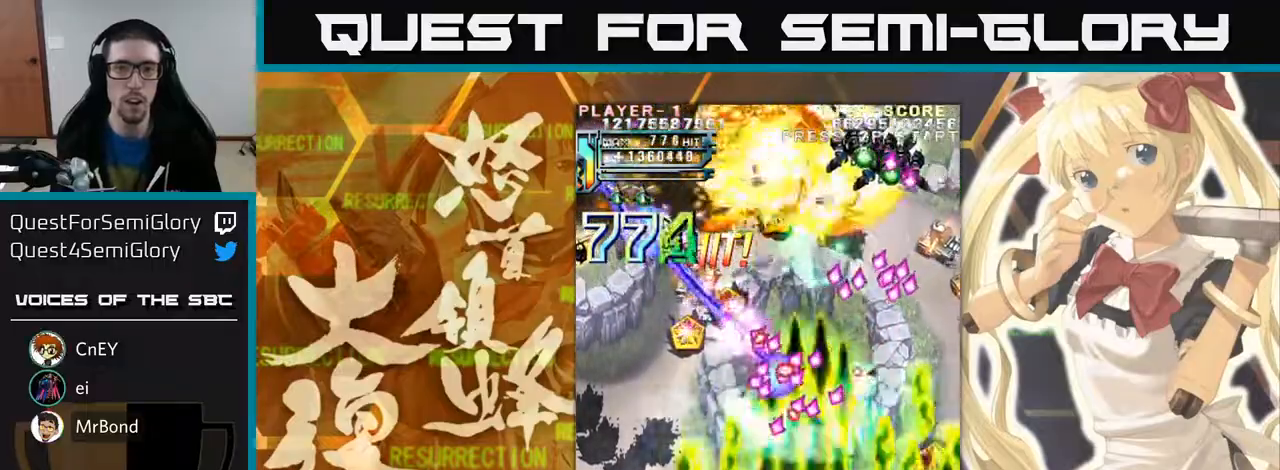
{"dt_ms": 500, "buttons": [], "left_stick": "left", "events": [[183, "left_stick", "left"]]}
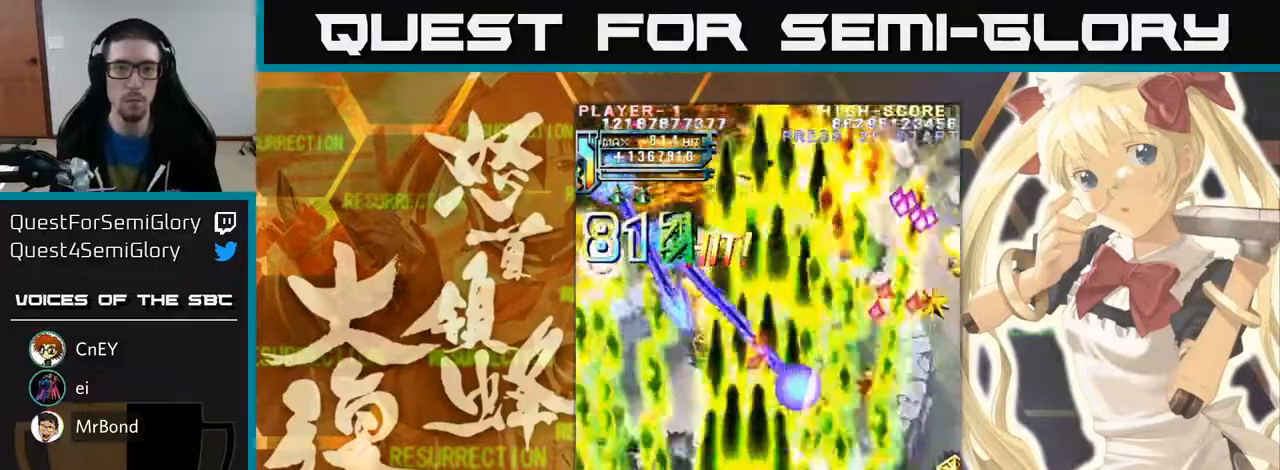
{"dt_ms": 500, "buttons": [], "left_stick": "left", "events": []}
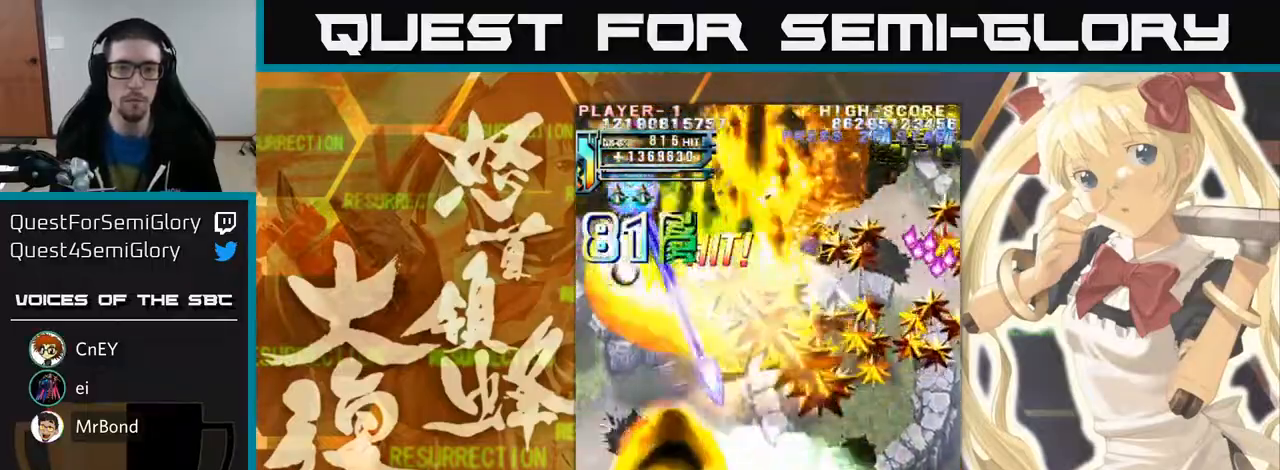
{"dt_ms": 1000, "buttons": [], "left_stick": "right"}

> _What the task requires_: Give an exact copy of the data, and omit any pictures it holds.

> _Answer space_:
{"dt_ms": 500, "buttons": [], "left_stick": "left", "events": [[183, "left_stick", "left"]]}
{"dt_ms": 500, "buttons": [], "left_stick": "left", "events": []}
{"dt_ms": 1000, "buttons": [], "left_stick": "right"}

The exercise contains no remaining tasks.